Aneja earned a bachelor’s of medicine & bachelor’s of surgery from the University of Delhi and her master’s in clinical psychology from Western Carolina University. She received her fellowship training in child and adolescent psychiatry at John Hopkins University.
Gov. Nathan Deal has appointed former legislator Dean Alford of Conyers to the Board of Regents, where he succeeds Wanda Rodwell.
Alford, who has also served on the state Board of Education and the board of the Technical College System, is president of Allied Energy Services. Alford’s wife, Debbie Dlugolenski Alford, is director of the governor’s Office of Planning and Budget.
Deal has appointed Donald Leebern, one of the longest-serving members of the Board of Regents, to another seven-year term on the board effective Jan. 1.
Deal has replaced a former chairman of the Board of Natural Resources, Earl Barrs of Cochran, with J. Mark Mobley Jr. of Colquitt County. Barrs, a political supporter of former governor Sonny Perdue, is the husband of Wanda Barrs, longtime chair of the state Board of Education.
The governor named William C. Rice III, a retired marketing executive for Milliken and Co., to the board of World Congress Center Authority, where he succeeds John K. Watson.
Deal appointed GBI Director Vernon Keenan to the state’s Criminal Justice Coordinating Council. Keenan replaces Catherine O’Neil, a prominent Atlanta attorney who is the wife of Georgia Supreme Court Justice David Nahmias.
Benjamin R. Tarbutton, who operates a Sandersville real estate agency, was appointed to the Georgia Lottery Corporation board as the successor to Marty Kogon. Tarbutton’s cousin, who’s also named Ben Tarbutton, is currently chairman of the Board of Regents.
Deal reappointed Jimmy Braswell of Bibb County, the current chairman of the Lottery Board, to another five-year term on the board.
Lonice Barrett, who was the commissioner of the Department of Natural Resources in a state government career that spanned more than 35 years, was named by Deal to the board of trustees of the Employees Retirement System (ERS), succeeding Ned Winsor.
School board members suspended
Three members of the Brooks County school board who were indicted on charges of voter fraud in November have been suspended from office.

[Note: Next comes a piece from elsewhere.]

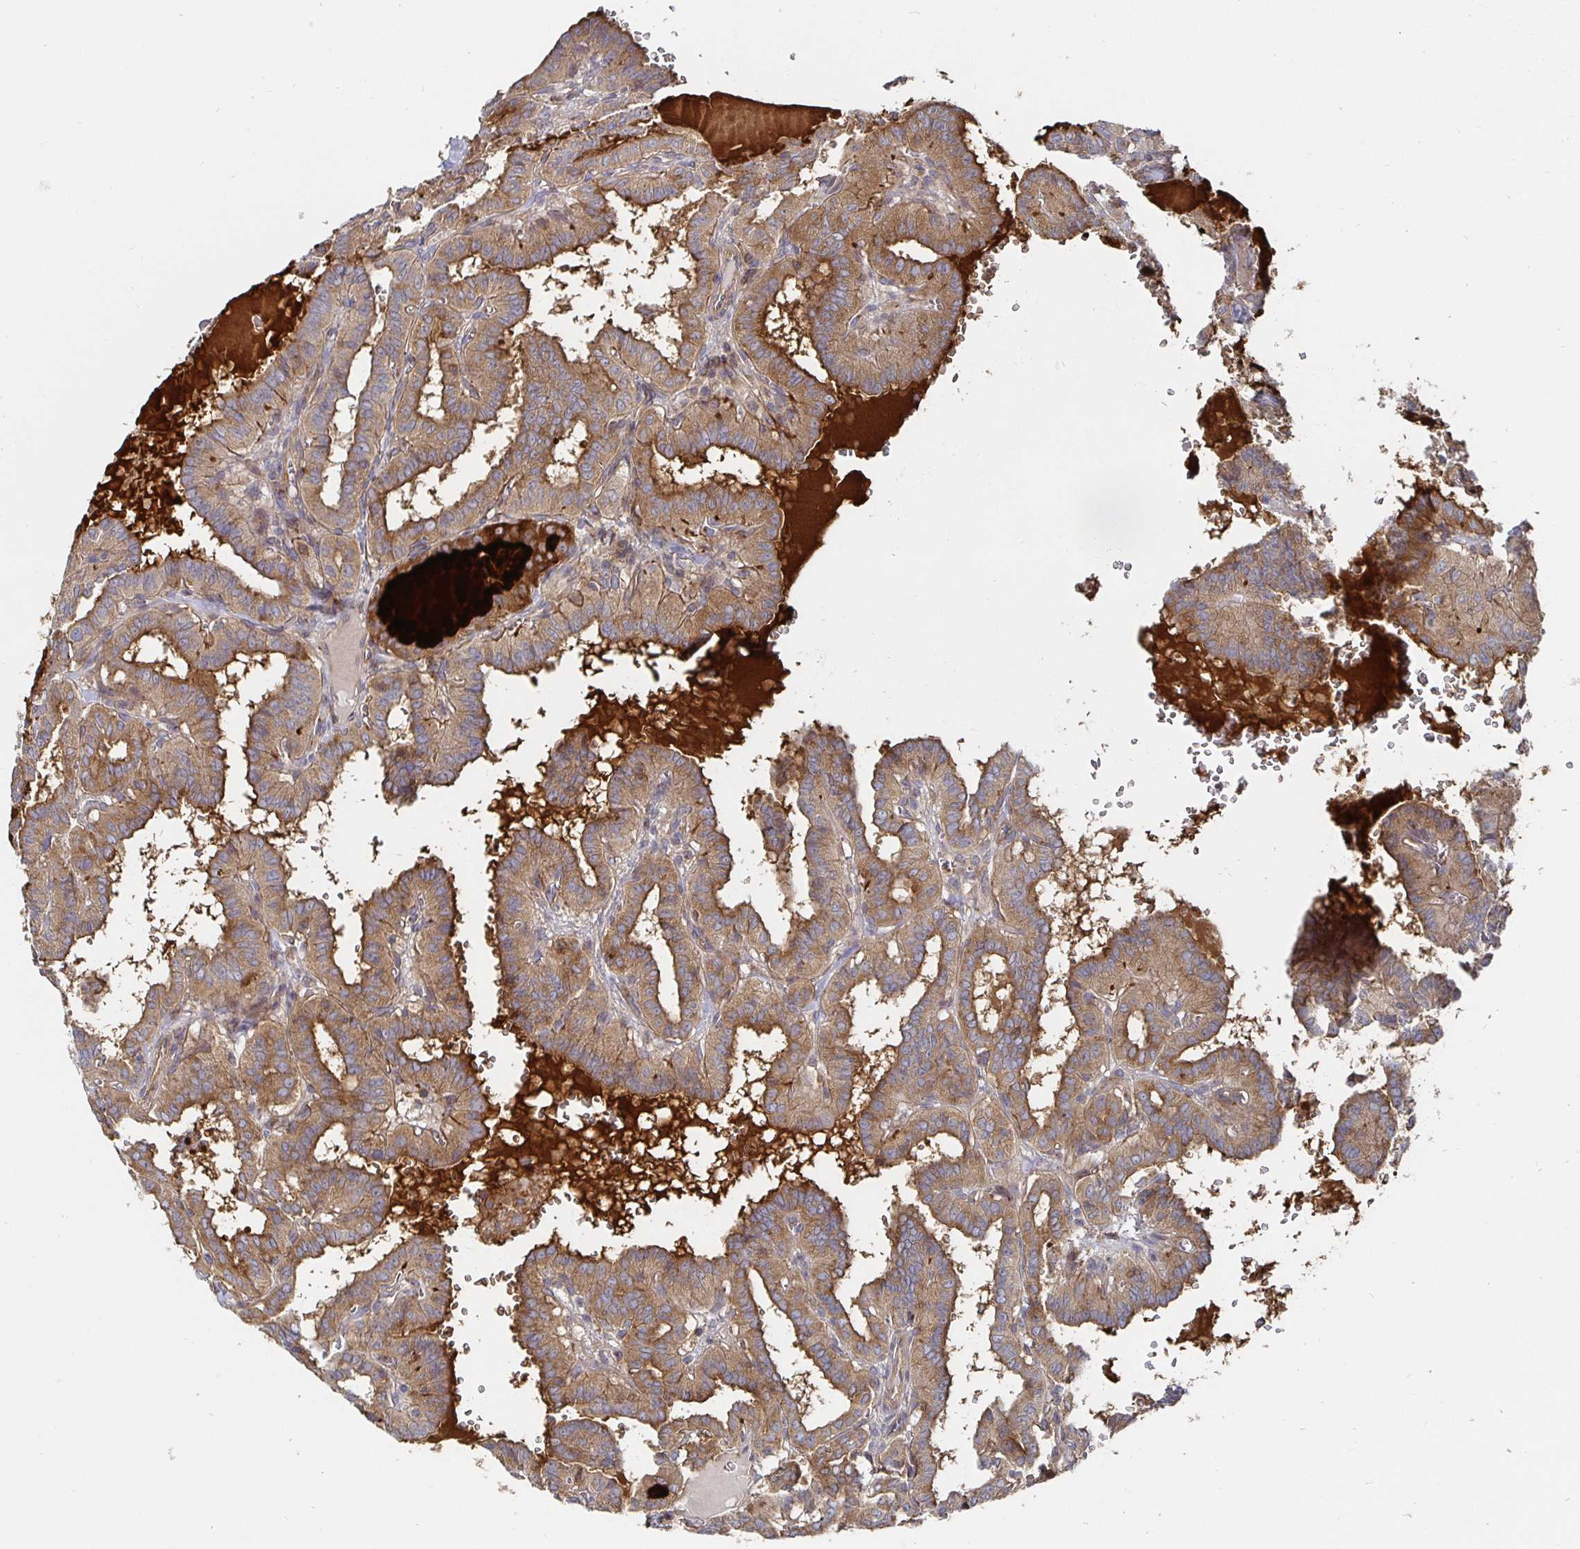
{"staining": {"intensity": "moderate", "quantity": ">75%", "location": "cytoplasmic/membranous"}, "tissue": "thyroid cancer", "cell_type": "Tumor cells", "image_type": "cancer", "snomed": [{"axis": "morphology", "description": "Papillary adenocarcinoma, NOS"}, {"axis": "topography", "description": "Thyroid gland"}], "caption": "Human thyroid cancer stained with a protein marker demonstrates moderate staining in tumor cells.", "gene": "GJA4", "patient": {"sex": "female", "age": 21}}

Gov. Nathan Deal signed an executive order Tuesday confirming the suspensions of Nancy Dennard, Elizabeth Thomas, and Linda Troutman.
They, along with nine other defendants, are facing multiple felony counts of unlawful possession of ballots and interfering with an elector.
Lane’s on the list
Rep. Roger Lane (R-Darien) is on the list of attorneys nominated as a prospective replacement for Amanda Williams, who recently resigned as a Superior Court judge in the Brunswick Judicial Circuit after she was accused of 14 charges of ethics violations by the Judicial Qualifications Commission.